How It Began
2022. For many, life changed sharply and without warning.
The war forced people to rethink their plans, find new sources of income, and learn new skills. At that same time, large language models began to develop rapidly—AI became accessible to almost everyone.
It seemed like an opportunity.
But in practice, something strange happened: people tried working with AI—and were disappointed.
The answers were eloquent but superficial. The results were inconsistent. The same prompt would yield different effects. It felt like a lottery.
AI was perceived as:
- An oracle,
- A chatbox,
- A super search engine,
- A "magic button."
But it was none of these things.
The Observation
Over time, it became clear: the problem wasn't the power of the model.
LLMs are probabilistic systems. They amplify the form of the input.
If a prompt is:
- • Vague,
- • Emotional,
- • Lacking boundaries,
- • Unstructured,
The response will be the same.
If a prompt is:
- • Formalized,
- • Broken down into stages,
- • Includes a role,
- • Includes constraints,
- • Defines the output format,
The response becomes predictable.
The AI doesn't become "smarter." It becomes manageable.
Why Some Succeed and Others Don't
Research in critical and analytical thinking shows that consistent skills in structural decomposition and task formalization are demonstrated by a relatively small portion of people—estimates suggest around 15-25% of the adult population by strict criteria.
This is not a matter of intelligence.
It's a matter of the habit of thinking structurally.
Most people are used to thinking intuitively. AI, however, requires formulating a task as a system.
Without structure, there's a feeling of chaos.
With structure, control emerges.
From Observation to Protocol
A simple question arose:
Can interaction with AI be formalized to make it repeatable?

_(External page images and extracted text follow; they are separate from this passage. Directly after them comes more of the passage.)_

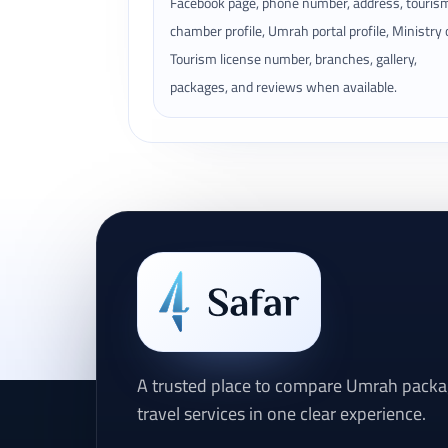
Facebook page, phone number, address, touris
chamber profile, Umrah portal profile, Ministry 
Tourism license number, branches, gallery,
packages, and reviews when available.
A trusted place to compare Umrah packag
travel services in one clear experience.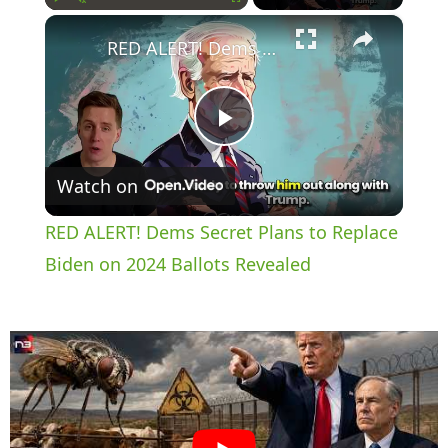
×
Play
Unmute
Fullscreen
RED ALERT! Dems Secret Plans to Replace Biden on 2024 Ballots Revealed
P
Watch on
l
RED ALERT! Dems Secret Plans to Replace
a
Biden on 2024 Ballots Revealed
y
V
i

That's how the idea of OpenRML was born—an open protocol for structured interaction with language models.
The core idea is simple:
Every request begins not with arbitrary text, but with clearly described elements:
- Role,
- Objective,
- Process,
- Constraints,
- Output format.
This transforms a dialogue into a procedure.
Not magic.
Not the "art of the right words."
But a system.
Testing in Practice
An idea must work in reality.
So a simple experiment was conducted: the role "Frontend Dev Pro" was created, and with its help, the code for a constructor was written—without prior knowledge of React.
The goal wasn't for the "AI to do everything itself." The goal was to:
- Break the process into stages,
- Maintain boundaries,
- Adjust the result,
- Move iteratively.
The approach proved replicable.
Today, this constructor is available as an open reference implementation of RML—openrml-builder. Anyone can not only use the ready-made roles but also create their own using the same structural principle.
Why FromUA Came to Be
If structure truly helps—it shouldn't remain a personal observation.

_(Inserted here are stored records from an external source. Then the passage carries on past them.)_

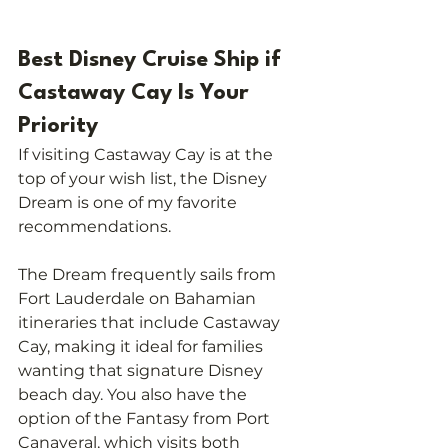
Best Disney Cruise Ship if 
Castaway Cay Is Your 
Priority
If visiting Castaway Cay is at the 
top of your wish list, the Disney 
Dream is one of my favorite 
recommendations.
The Dream frequently sails from 
Fort Lauderdale on Bahamian 
itineraries that include Castaway 
Cay, making it ideal for families 
wanting that signature Disney 
beach day. You also have the 
option of the Fantasy from Port 
Canaveral, which visits both 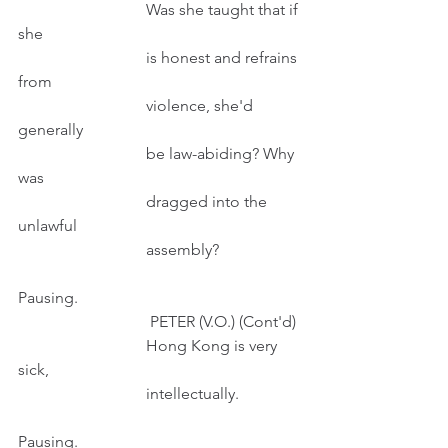
                                Was she taught that if 
she
                                is honest and refrains 
from
                                violence, she'd 
generally
                                be law-abiding? Why 
was
                                dragged into the 
unlawful
                                assembly?
Pausing.
                                 PETER (V.O.) (Cont'd)
                                Hong Kong is very 
sick,
                                intellectually. 
Pausing. 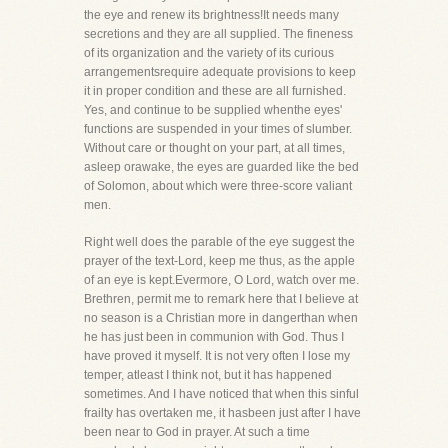
the eye and renew its brightness!It needs many
secretions and they are all supplied. The fineness
of its organization and the variety of its curious
arrangementsrequire adequate provisions to keep
it in proper condition and these are all furnished.
Yes, and continue to be supplied whenthe eyes'
functions are suspended in your times of slumber.
Without care or thought on your part, at all times,
asleep orawake, the eyes are guarded like the bed
of Solomon, about which were three-score valiant
men.
Right well does the parable of the eye suggest the
prayer of the text-Lord, keep me thus, as the apple
of an eye is kept.Evermore, O Lord, watch over me.
Brethren, permit me to remark here that I believe at
no season is a Christian more in dangerthan when
he has just been in communion with God. Thus I
have proved it myself. It is not very often I lose my
temper, atleast I think not, but it has happened
sometimes. And I have noticed that when this sinful
frailty has overtaken me, it hasbeen just after I have
been near to God in prayer. At such a time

FromUA was created as an open gallery of AI roles, designed according to the structural principle.
These are not chatbots.
These are not abstract prompts.
These are formalized frameworks for working with AI that you can:
- Use in any LLM,
- Adapt to your own tasks,
- Combine,
- Download and apply without being tied to a specific platform.
The Main Idea
AI is not a magic button.
It amplifies your way of thinking.
Give a person a structure—they gain a tool.
Without structure—they get a random result.

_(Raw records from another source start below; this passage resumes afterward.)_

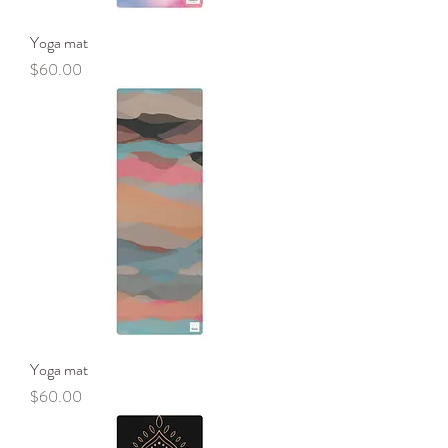
Yoga mat
Price
$60.00
Yoga mat
Price
$60.00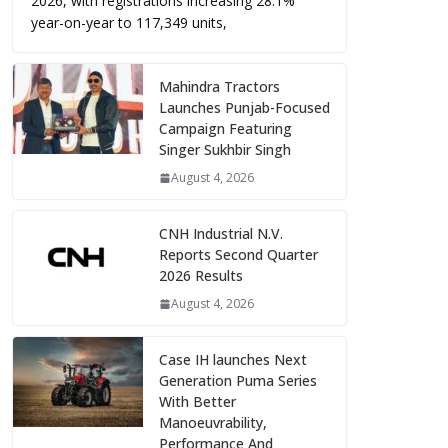
2026, with registrations increasing 28.1%
year-on-year to 117,349 units,
Mahindra Tractors
Launches Punjab-Focused
Campaign Featuring
Singer Sukhbir Singh
August 4, 2026
CNH Industrial N.V.
Reports Second Quarter
2026 Results
August 4, 2026
Case IH launches Next
Generation Puma Series
With Better
Manoeuvrability,
Performance And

FromUA is an attempt to make structure accessible.
Not as a theory.
But as a practice.
Why Mentioning Confucius is Relevant Here
Confucius lived in an era of political and social chaos.
He was not interested in mysticism or prophecy.
He was interested in order.
He spoke about the role of a person, the correct form of action, the discipline of thought and behavior.
Not about what to think, but about how to structure action in a complex reality.
Today's chaos has a different nature—informational and technological.
AI has become a new force that everyone interacts with. But without structure, this interaction turns into noise.
Drawing a parallel, the task of the 21st century is not to worship technology or fear it, but to develop a form of discipline when working with it.
AI does not amplify emotion or intention.
It amplifies structure.
In this sense, the conversation about roles, boundaries, and task formalization is not about technology.
It's about a culture of thinking in a new era.
This is why mentioning Confucius is relevant here—
not as a symbol of antiquity,
but as a reminder that in times of chaos, it is not strength that survives,
but order.
From 2022 to today, this path was walked by one developer. But the tool born from a personal observation is now available to everyone.